Die enormen Schneemassen stellen dieser Tage Wildtiere, aber auch die Jägerschaft vor große Herausforderungen. Jäger Markus Wibmer in Osttirol muss beispielsweise nicht nur regelmäßig Fütterungsbereiche von den Schneemassen befreien, sondern rettete außerdem einige eingeschneite Rehe aus dem Tiefschnee. Der Tiroler Jägerverband bezeichnete gestern die Lage als dramatisch und appelliert an die Bevölkerung, Wildeinstände und Fütterungsbereiche großräumig zu umgehen.
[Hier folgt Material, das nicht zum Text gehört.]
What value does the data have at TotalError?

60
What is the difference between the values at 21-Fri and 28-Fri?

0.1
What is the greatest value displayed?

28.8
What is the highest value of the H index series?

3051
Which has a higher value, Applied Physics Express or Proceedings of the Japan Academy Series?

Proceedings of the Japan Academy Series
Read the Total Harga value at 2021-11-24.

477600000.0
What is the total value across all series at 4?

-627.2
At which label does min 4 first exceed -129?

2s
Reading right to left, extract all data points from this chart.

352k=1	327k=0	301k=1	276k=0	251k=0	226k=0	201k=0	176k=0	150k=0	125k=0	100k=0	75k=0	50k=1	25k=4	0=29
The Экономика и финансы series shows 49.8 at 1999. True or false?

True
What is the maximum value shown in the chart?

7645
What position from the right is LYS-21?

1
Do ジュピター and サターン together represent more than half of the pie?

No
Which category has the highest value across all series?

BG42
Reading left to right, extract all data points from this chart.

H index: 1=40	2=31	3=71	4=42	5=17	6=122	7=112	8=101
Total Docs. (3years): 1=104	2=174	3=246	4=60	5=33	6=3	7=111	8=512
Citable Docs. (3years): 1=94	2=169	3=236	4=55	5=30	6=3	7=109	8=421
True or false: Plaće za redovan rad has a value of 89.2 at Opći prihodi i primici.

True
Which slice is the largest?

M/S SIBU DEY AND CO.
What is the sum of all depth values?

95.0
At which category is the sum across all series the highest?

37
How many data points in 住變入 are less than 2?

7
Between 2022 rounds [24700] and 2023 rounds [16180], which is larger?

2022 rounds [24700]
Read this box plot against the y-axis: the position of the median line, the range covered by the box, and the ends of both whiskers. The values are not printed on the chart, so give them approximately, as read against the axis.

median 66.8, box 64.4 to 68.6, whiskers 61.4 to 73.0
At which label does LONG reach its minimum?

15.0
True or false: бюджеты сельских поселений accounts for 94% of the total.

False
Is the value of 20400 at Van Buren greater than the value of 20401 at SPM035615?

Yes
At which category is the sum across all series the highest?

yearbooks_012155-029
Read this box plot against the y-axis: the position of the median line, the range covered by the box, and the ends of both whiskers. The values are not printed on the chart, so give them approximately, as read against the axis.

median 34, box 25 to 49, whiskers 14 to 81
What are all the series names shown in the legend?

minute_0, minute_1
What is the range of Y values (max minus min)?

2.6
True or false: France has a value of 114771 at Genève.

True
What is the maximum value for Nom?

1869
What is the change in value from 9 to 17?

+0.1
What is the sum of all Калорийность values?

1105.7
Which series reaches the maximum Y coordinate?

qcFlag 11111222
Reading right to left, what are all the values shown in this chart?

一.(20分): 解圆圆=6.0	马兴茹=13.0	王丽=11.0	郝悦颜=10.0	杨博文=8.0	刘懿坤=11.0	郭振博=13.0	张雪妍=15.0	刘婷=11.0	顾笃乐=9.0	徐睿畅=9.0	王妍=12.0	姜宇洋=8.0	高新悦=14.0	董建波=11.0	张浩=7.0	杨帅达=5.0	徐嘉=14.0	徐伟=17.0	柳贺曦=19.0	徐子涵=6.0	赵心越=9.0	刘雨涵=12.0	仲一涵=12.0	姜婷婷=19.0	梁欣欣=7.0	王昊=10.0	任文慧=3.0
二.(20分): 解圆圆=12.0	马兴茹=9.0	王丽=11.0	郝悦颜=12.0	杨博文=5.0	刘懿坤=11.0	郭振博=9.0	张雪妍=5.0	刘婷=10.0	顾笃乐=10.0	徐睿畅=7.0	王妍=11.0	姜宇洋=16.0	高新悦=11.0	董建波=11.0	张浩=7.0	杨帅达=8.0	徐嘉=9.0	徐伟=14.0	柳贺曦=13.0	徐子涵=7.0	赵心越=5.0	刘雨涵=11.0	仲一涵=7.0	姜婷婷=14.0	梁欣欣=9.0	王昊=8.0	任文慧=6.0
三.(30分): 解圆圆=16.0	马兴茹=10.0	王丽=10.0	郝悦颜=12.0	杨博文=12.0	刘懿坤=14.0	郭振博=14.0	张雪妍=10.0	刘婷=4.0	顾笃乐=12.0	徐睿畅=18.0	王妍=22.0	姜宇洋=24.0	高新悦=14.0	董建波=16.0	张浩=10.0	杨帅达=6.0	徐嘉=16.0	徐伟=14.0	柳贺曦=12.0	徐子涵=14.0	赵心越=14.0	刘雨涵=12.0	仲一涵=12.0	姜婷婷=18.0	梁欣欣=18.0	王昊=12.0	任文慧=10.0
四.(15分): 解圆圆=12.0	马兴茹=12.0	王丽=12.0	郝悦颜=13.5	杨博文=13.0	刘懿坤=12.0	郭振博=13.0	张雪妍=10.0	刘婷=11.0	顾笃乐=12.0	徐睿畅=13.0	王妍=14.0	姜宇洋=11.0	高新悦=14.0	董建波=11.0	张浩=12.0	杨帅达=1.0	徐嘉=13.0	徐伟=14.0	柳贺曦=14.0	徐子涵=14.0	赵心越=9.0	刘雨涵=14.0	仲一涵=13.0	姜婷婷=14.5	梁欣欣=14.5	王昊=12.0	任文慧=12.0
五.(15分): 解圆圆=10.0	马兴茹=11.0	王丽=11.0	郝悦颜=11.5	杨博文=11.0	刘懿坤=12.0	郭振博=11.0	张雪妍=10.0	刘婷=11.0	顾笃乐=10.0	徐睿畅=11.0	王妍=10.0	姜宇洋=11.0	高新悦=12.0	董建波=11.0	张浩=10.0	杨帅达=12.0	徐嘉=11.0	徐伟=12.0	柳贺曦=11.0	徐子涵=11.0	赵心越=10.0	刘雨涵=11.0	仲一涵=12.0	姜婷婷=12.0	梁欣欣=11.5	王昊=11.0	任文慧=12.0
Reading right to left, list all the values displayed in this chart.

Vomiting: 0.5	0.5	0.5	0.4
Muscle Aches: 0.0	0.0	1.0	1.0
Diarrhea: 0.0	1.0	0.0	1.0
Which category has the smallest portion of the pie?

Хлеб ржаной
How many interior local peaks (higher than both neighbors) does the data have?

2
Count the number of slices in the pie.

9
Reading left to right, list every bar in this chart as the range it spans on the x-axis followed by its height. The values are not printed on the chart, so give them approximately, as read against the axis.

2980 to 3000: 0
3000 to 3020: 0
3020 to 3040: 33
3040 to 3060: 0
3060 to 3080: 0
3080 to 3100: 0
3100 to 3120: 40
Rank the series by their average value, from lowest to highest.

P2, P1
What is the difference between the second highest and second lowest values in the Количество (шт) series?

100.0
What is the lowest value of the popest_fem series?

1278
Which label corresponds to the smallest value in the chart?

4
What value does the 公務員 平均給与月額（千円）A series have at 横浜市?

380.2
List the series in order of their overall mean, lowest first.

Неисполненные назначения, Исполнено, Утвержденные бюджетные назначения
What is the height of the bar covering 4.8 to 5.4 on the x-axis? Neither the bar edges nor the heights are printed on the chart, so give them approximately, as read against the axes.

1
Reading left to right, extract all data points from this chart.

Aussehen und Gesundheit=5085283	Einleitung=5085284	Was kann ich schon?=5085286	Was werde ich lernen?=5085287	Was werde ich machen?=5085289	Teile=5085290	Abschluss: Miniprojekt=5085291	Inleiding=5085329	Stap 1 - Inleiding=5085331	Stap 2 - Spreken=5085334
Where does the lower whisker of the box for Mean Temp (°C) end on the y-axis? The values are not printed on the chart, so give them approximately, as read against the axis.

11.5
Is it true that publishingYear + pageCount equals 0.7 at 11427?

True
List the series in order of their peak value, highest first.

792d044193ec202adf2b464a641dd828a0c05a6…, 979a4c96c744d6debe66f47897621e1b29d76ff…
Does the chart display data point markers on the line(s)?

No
Für die durch den Tiefschnee geschwächten Tiere sei Ruhe momentan am wichtigsten. Wer auf ein Wildtier trifft, soll es nicht verfolgen oder verscheuchen, sondern stehen bleiben und warten, bis es abgezogen ist. Wenn ein Tier Hilfe benötigt, soll die Jägerschaft kontaktiert werden.

SPÖ fordert Verlegung der Stromkabel unter die Erde

Die Stromversorgung in Osttirol soll sicherer werden, dafür sollen die Stromleitungen unter die Erde. Das fordert die SPÖ in einem Dringlichkeitsantrag an den Landtag. Bei starken Schneefällen wie zuletzt seien immer wieder zahlreiche Haushalte ohne Strom, und das oft tagelang, begründet die Lienzer Bürgermeisterin und SPÖ-Abgeordnete Elisabeth Blanik den Antrag. Außerdem seien die Reparaturarbeiten gefährlich für die Tinetz-Mitarbeiter. Die Verlegungsarbeiten müssten bald beginnen, fordert sie.